== TASK DETAILS ==
Please copy exactly the lines from the one containing "middle dip: (928, 806)" to the end of the entries, both included, and nothing else. Omit every picture.

== EXERCISE INPUT ==
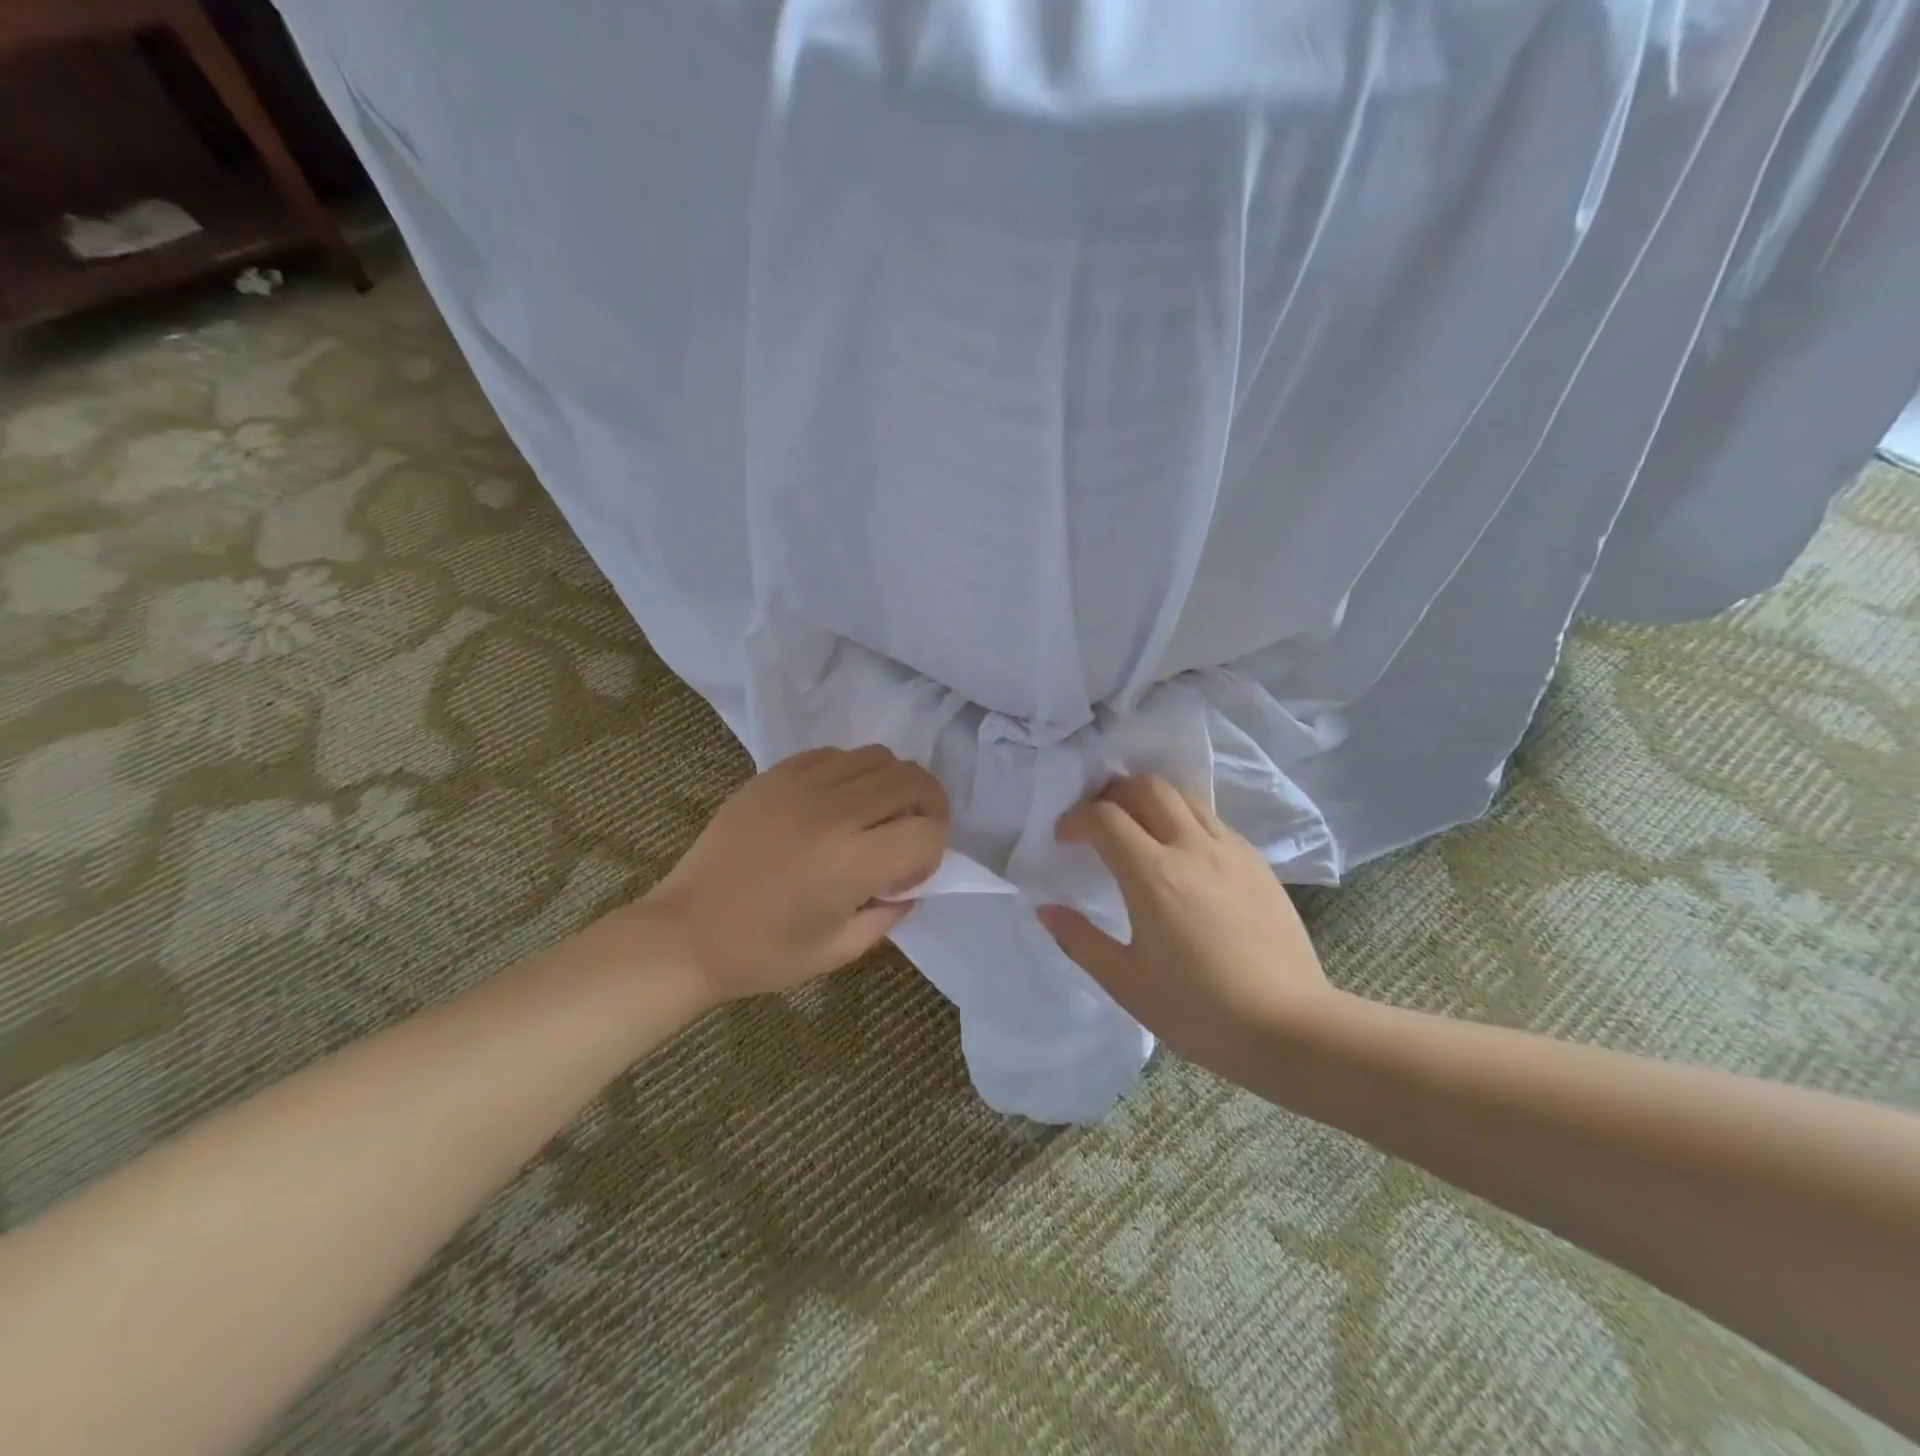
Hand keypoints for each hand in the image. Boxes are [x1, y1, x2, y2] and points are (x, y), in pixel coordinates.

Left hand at [643, 745, 947, 1001]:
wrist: (686, 932)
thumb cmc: (764, 953)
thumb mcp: (840, 949)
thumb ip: (890, 912)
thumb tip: (910, 882)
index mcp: (851, 862)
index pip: (928, 832)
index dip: (933, 853)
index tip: (909, 875)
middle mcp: (832, 812)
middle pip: (912, 780)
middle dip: (928, 806)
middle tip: (910, 834)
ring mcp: (800, 785)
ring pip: (877, 756)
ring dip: (891, 784)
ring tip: (872, 816)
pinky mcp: (773, 775)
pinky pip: (833, 754)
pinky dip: (851, 773)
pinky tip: (834, 804)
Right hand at [1036, 775, 1336, 1074]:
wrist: (1290, 1028)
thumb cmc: (1199, 1011)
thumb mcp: (1126, 984)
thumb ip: (1080, 941)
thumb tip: (1045, 909)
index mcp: (1153, 874)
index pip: (1104, 816)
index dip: (1076, 818)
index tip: (1063, 839)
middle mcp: (1191, 847)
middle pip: (1147, 787)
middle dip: (1112, 794)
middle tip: (1098, 823)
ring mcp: (1231, 851)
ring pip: (1184, 796)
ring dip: (1151, 799)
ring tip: (1137, 830)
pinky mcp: (1257, 863)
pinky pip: (1213, 820)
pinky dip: (1184, 819)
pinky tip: (1182, 855)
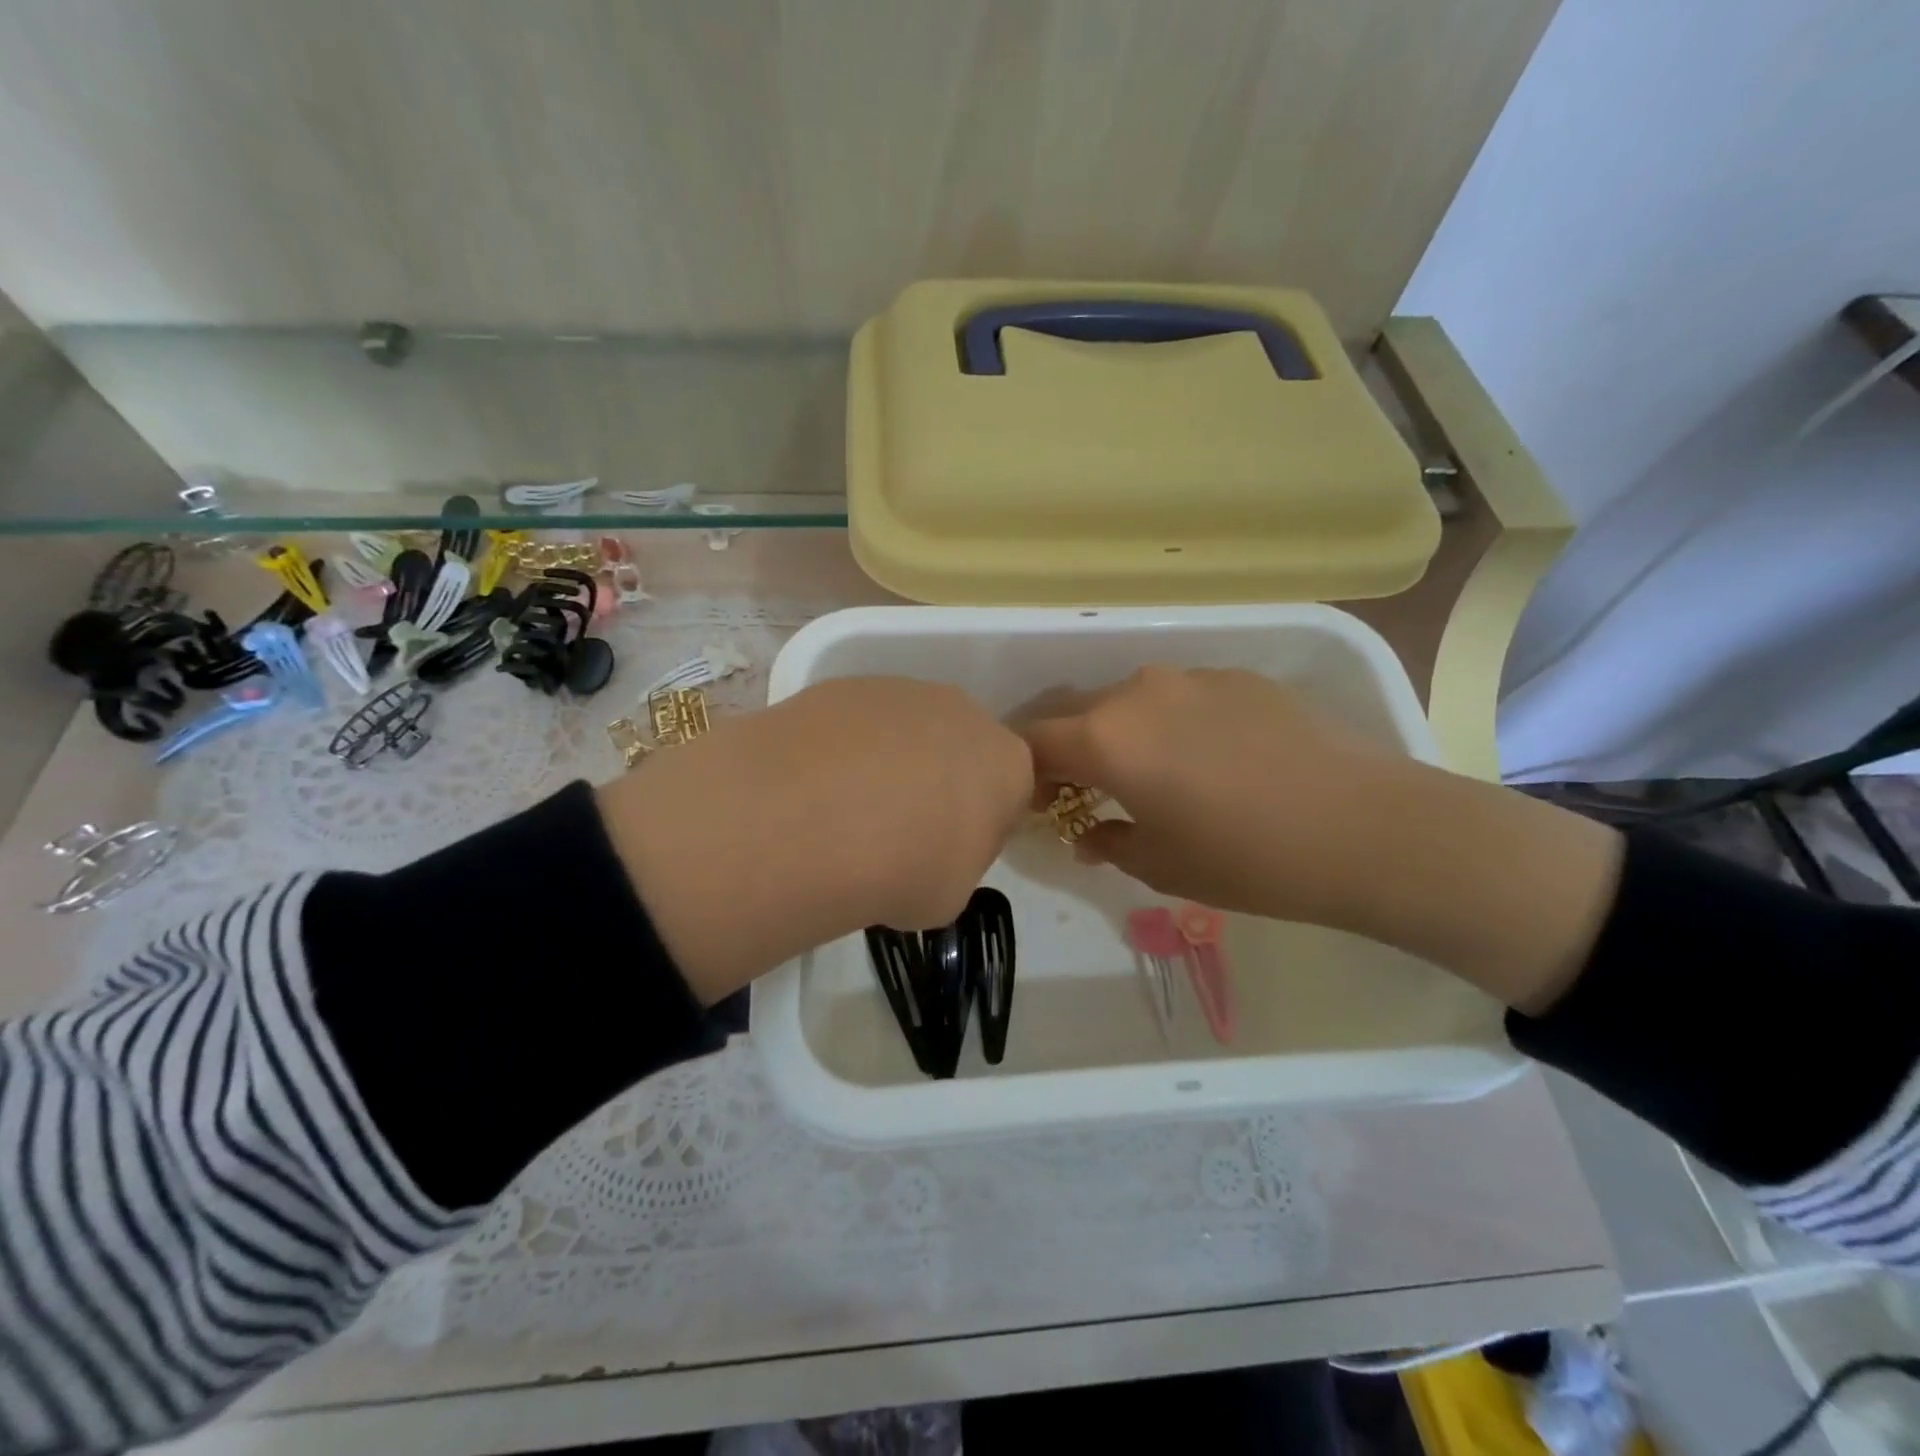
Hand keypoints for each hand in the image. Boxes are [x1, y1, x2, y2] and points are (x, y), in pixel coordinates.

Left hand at [598, 677, 1032, 1003]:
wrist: (814, 819)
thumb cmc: (903, 869)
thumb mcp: (950, 894)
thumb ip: (956, 862)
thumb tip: (930, 851)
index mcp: (1008, 764)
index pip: (1010, 791)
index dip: (980, 824)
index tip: (947, 853)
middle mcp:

== SOLUTION TO THIS EXERCISE ==
middle dip: (928, 806)
middle tip: (910, 834)
ring mcp: (800, 785)
ring pip: (877, 756)
ring dip: (891, 784)
ring tip: (872, 816)
pinky mcp: (773, 775)
pinky pip: (833, 754)
pinky dip: (851, 773)
pinky tip: (834, 804)
Right hand at [1036, 775, 1336, 1074]:
wrist: (1290, 1028)
thumb cmc: (1199, 1011)
thumb mcp: (1126, 984)
thumb ip: (1080, 941)
thumb tip: (1045, 909)
index mcp: (1153, 874)
index pip: (1104, 816)
index dip: (1076, 818)
index tip: (1063, 839)
middle mcp: (1191, 847)
middle pip: (1147, 787)
middle dip: (1112, 794)
middle tip: (1098, 823)
ring mcp: (1231, 851)
ring pip: (1184, 796)
ring dip: (1151, 799)
ring tip: (1137, 830)
pinky mcp: (1257, 863)
pinky pip: (1213, 820)
pinky dip: (1184, 819)
pinky tip: (1182, 855)
Hand keypoints for each hand in the image. Boxes are [x1, y1, x2, y2] and points are (x, y), in pixel coordinates.

Left hand at [598, 677, 1032, 1003]:
wrist: (814, 819)
thumb cmc: (903, 869)
thumb mcp: (950, 894)
thumb ip: (956, 862)
thumb tip: (930, 851)
index mcp: (1008, 764)
index pip: (1010, 791)
index dip: (980, 824)
index tip: (947, 853)
middle mcp:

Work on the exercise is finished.